* Requirement
Search the listing below for the word "Eyes" and copy each line where it appears.

======== Record set ========

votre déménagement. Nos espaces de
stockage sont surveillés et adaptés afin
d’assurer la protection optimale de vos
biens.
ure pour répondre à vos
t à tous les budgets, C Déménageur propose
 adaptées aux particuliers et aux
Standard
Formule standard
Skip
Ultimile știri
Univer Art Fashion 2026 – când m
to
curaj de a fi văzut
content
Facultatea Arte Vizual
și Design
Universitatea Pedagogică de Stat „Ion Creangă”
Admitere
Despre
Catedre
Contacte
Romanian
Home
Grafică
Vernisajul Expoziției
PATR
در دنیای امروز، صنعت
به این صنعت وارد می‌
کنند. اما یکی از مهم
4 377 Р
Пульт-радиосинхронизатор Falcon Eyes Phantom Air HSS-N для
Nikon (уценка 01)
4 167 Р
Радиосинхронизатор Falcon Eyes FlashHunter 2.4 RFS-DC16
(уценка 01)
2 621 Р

========

* Result of the task
Пульт-радиосинхронизатор Falcon Eyes Phantom Air HSS-N для
Радиосинхронизатор Falcon Eyes FlashHunter 2.4 RFS-DC16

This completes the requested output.